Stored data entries
▼
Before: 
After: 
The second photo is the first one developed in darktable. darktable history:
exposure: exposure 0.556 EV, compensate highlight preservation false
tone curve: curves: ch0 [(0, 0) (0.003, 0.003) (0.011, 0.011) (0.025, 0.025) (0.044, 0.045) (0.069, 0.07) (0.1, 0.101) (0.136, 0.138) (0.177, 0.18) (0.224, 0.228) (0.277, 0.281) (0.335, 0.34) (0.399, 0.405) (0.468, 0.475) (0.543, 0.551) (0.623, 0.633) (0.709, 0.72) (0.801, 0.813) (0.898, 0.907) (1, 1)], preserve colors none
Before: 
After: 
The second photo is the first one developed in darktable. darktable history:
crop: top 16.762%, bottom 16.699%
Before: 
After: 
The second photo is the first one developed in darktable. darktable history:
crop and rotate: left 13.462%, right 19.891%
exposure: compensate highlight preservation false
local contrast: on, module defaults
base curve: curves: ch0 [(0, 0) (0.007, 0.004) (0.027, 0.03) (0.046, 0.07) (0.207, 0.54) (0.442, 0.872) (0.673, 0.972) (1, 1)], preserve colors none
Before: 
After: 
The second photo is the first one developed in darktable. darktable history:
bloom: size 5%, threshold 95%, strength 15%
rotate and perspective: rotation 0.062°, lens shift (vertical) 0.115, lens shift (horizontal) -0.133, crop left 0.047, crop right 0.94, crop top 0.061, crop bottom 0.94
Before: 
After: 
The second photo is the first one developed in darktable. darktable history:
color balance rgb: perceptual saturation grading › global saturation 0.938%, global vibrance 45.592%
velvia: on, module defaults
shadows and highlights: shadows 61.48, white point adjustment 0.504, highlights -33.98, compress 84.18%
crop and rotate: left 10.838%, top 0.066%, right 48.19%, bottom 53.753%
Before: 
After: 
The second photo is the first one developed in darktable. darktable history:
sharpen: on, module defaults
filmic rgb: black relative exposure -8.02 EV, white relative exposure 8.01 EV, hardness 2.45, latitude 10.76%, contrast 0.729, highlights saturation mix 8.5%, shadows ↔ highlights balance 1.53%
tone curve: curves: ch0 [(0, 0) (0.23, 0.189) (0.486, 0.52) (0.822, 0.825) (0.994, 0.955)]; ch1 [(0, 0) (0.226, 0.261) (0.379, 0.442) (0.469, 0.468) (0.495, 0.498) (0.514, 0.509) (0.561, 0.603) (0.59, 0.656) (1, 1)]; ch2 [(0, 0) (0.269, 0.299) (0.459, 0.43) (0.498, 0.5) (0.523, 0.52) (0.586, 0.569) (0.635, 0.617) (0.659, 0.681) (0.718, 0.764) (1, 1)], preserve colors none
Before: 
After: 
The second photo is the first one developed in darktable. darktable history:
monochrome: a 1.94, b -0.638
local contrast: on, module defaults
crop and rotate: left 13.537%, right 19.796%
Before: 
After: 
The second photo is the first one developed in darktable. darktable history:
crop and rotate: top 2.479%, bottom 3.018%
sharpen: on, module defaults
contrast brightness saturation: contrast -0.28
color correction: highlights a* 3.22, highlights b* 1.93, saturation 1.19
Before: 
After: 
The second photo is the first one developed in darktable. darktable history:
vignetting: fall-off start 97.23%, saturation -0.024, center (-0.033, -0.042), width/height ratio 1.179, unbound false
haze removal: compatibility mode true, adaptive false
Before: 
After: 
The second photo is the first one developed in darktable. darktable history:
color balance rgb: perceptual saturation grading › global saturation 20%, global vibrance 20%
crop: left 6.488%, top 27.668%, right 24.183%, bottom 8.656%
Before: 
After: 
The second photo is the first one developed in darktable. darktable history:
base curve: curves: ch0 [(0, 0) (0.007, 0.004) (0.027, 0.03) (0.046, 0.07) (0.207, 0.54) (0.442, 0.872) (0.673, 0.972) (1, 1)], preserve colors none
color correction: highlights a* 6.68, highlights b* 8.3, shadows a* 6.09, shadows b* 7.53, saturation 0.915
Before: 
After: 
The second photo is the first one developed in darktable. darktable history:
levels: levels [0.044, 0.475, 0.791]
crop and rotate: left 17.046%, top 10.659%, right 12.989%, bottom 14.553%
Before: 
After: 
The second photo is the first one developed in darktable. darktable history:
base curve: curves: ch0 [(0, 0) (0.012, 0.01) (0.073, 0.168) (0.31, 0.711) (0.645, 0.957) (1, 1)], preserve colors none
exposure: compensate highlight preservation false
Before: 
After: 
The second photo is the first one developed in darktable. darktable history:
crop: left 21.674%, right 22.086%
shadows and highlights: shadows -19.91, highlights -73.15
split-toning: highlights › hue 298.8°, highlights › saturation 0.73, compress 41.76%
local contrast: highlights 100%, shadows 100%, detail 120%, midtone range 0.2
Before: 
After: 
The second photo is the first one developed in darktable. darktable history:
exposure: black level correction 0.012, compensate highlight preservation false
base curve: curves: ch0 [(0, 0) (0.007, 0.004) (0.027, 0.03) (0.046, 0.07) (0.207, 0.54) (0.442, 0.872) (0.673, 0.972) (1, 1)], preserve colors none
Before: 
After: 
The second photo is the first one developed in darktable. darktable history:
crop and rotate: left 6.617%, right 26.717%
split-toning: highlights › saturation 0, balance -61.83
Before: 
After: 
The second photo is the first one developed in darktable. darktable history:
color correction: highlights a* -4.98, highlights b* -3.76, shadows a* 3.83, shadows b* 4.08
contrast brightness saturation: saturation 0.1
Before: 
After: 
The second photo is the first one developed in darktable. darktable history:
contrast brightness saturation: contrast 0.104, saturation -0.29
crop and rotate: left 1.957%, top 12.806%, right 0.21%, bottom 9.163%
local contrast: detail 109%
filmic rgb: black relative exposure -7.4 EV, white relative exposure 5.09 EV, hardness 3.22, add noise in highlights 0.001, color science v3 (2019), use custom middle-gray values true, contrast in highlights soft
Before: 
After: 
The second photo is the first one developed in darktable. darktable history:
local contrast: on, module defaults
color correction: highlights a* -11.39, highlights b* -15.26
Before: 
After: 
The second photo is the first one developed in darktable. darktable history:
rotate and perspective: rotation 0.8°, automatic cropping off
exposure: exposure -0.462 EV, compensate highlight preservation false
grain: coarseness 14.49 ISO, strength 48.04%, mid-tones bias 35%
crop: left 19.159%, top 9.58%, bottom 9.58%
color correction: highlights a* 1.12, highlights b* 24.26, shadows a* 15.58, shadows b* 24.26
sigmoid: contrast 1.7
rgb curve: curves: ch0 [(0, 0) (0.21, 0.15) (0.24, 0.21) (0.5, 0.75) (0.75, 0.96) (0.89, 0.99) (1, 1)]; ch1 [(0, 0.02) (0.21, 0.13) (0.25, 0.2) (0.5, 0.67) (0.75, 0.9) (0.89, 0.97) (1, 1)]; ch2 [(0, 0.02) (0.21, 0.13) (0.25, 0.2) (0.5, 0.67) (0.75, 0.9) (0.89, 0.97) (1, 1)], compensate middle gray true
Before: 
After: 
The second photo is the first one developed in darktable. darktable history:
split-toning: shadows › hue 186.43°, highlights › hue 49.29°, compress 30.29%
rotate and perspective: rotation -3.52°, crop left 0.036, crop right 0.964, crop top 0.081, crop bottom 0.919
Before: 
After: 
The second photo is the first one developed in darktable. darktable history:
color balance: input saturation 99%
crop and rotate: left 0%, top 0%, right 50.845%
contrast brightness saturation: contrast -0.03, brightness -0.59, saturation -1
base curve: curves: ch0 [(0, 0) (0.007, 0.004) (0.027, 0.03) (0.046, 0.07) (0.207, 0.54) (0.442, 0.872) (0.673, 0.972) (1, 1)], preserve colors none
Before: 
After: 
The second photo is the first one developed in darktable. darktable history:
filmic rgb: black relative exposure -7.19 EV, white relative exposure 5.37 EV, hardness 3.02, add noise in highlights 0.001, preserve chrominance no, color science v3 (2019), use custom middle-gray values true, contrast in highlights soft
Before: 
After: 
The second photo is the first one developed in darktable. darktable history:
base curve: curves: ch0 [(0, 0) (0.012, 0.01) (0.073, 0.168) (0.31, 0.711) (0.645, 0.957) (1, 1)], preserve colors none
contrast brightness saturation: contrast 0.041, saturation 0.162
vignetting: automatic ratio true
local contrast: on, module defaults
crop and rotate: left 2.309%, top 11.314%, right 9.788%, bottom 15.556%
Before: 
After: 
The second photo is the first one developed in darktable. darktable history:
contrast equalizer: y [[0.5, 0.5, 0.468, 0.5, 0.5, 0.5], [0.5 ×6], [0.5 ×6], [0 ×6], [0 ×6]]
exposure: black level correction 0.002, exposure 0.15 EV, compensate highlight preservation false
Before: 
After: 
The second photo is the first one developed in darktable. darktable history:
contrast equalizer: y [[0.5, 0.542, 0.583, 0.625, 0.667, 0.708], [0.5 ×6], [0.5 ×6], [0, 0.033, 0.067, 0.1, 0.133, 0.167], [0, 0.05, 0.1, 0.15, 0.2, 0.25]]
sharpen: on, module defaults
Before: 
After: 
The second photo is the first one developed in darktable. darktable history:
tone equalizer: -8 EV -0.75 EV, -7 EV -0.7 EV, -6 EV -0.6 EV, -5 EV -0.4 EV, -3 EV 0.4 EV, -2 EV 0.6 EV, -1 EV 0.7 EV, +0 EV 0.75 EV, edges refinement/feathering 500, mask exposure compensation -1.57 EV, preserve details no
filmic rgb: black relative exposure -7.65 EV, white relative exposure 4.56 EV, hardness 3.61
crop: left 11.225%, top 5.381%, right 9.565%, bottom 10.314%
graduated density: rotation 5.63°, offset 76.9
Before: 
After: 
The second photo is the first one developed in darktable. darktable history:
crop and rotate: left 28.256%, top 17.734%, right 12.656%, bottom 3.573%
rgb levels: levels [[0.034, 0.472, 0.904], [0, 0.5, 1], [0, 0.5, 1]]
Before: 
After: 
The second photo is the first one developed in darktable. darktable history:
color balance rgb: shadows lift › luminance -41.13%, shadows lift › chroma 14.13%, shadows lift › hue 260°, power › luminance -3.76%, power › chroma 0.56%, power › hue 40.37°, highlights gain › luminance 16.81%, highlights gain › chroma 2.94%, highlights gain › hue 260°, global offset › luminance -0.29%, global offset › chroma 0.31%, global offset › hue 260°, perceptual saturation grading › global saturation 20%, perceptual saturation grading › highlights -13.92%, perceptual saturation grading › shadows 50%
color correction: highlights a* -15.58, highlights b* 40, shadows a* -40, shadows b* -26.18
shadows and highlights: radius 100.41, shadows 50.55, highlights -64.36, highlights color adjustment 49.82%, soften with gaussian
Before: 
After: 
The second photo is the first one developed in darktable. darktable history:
▲
**Work instructions**
Copy the lines above word for word, from the first line through the one containing "exposure: exposure 0.556".

**Final result**
Before: 
After: 
The second photo is the first one developed in darktable. darktable history:
exposure: exposure 0.556 EV, compensate highlight preservation false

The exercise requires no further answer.